Сохранился рассказ, что при появлении делегации один из представителей нидерландской знати, окружавшей Маргариту, граф Берлемон, обращаясь к несколько растерявшейся наместнице, ободряюще воскликнул: «Что вы, сударыня! Бояться этих оборванцев (гёзов)! По-моему, палками следует хорошенько прописать им ответ на их петицию».
Презрительная кличка была подхвачена. В тот же день на большом банкете дворян во дворце Кулембурга был провозглашен тост: «Да здравствуют гёзы!» Так с гордостью стали теперь называть себя дворяне, подписавшие «компромисс» и выступившие с протестом. Серый плащ, нищенская сума, деревянная миска и, наконец, специально вычеканенная медаль с изображением сумы и двух рук, соединенных в рукопожатие (старинный нидерландский знак верности), и с девизом «верны королю вплоть до сумы» — стали знаком дворянского союза и эмблемой протеста и недовольства.
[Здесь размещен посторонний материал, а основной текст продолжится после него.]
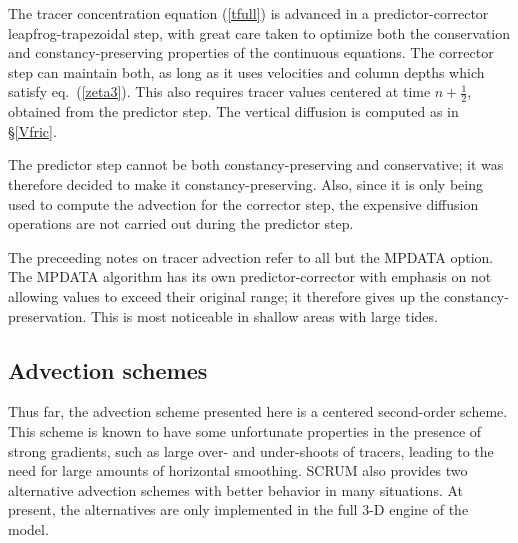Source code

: The tracer concentration equation (\ref{tfull}) is advanced in a
predictor-corrector leapfrog-trapezoidal step, with great care taken to
optimize both the conservation and constancy-preserving properties of the
continuous equations. The corrector step can maintain both, as long as it
uses velocities and column depths which satisfy eq.~(\ref{zeta3}). This
also requires tracer values centered at time $n+\frac{1}{2}$, obtained
from the predictor step. The vertical diffusion is computed as in
\S\ref{Vfric}.

The predictor step cannot be both constancy-preserving and conservative; it
was therefore decided to make it constancy-preserving. Also, since it is
only being used to compute the advection for the corrector step, the
expensive diffusion operations are not carried out during the predictor step.

The preceeding notes on tracer advection refer to all but the MPDATA
option. The MPDATA algorithm has its own predictor-corrector with
emphasis on not allowing values to exceed their original range;
it therefore gives up the constancy-preservation. This is most
noticeable in shallow areas with large tides.

\subsection{Advection schemes}
\label{Advect}
Thus far, the advection scheme presented here is a centered
second-order scheme. This scheme is known to have some unfortunate
properties in the presence of strong gradients, such as large over- and
under-shoots of tracers, leading to the need for large amounts of
horizontal smoothing. SCRUM also provides two alternative advection
schemes with better behavior in many situations. At present, the
alternatives are only implemented in the full 3-D engine of the model.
Эти значки гёзов вскоре появились в огромном количестве в виде украшений и получили широкое распространение в стране, и медную или оловянную медаль можно было часто увидеть на груди горожанина, а крохотные миски в виде серег — в ушах горожанки и крестьянки.
Петиция гёзов была не только демонстрацией фрондирующего дворянства, — она отражала недовольство и опасения, давно назревавшие почти во всех слоях населения Нидерландов.
Хозяйственное и политическое значение Нидерландов для испанской монархии, в состав которой они входили, было огромно. Нидерланды были самой передовой в экономическом отношении и богатейшей страной в Европе. Прочно удержать их в своих руках и наиболее полно использовать их ресурсы — такова была одна из важнейших задач испанской политики. Испанская монархия высасывала из страны огромные суммы и проводила там политику жестокой финансовой эксплоатации. Она наводнила Нидерланды своими войсками, содержавшимися за счет населения. Тем же целям испанской монархии служила инквизиция. Кальвинистская «ересь» была одной из форм проявления социально-политического протеста. Борьба с ней, религиозные преследования велись как раз в целях сохранения политического господства Испании над страной. Это очень отчетливо выразило еще правительство Карла V в своем знаменитом «плакате» против еретиков (1550 г.), где оно прямо указывало, что «еретики и сектанты составляют заговор против святой церкви и общественного спокойствия» и кара постигнет виновных, как «мятежников и нарушителей общественного спокойствия и государственного порядка».
Для полного закабаления Нидерландов испанская монархия решила уничтожить местные порядки и учреждения, в которых находила себе опору и политическую форму проявления своей силы быстро развивающаяся нидерландская буржуазия. Сокрушение этого исторически сложившегося строя должно было явиться предпосылкой к включению Нидерландов в состав складывающейся бюрократической испанской монархии уже в качестве совершенно обезличенной части. Перед страной вставала угроза потери национальной независимости.
В такой обстановке демонстрация гёзов приобретала характер и значение демонстрации национального единства. Перед грозящим террором инквизиции забывалась религиозная рознь — в процессии дворян шли рядом и католики и протестанты. Нарушение местных вольностей и привилегий уменьшало партикуляризм отдельных провинций — дворяне всех провинций подписали «компромисс», дворяне всех областей участвовали в шествии с петицией 5 апреля.
Готово ли было дворянство взяться за оружие и силой добиваться исполнения своих требований?
Не все дворянство преследовало одинаковые цели. «За петицией, — писал Асонлевиль, один из нидерландских вельмож, кардиналу Гранвелле вскоре после демонстрации гёзов (21 апреля 1566 г.), — скрываются троякого рода люди: одни хотят уничтожения инквизиции, и их намерения не идут дальше этого, другие безразлично относятся к религии, третьи, по всей вероятности, ставят себе целью смену государя, погром церквей и грабеж богатых».
Одна группа дворян — дворяне-католики — стремилась к политическим реформам. Их называли «политические гёзы». У кальвинистов же одной из важнейших задач было радикальное изменение религиозного строя. Это были «религиозные гёзы», они готовы были итти на вооруженную борьбу. Еще до брюссельской демонстрации один из организаторов «компромисса» — пикардиец Николай Гам писал: «Надо прибегнуть к оружию, а без этого нельзя осуществить наш план».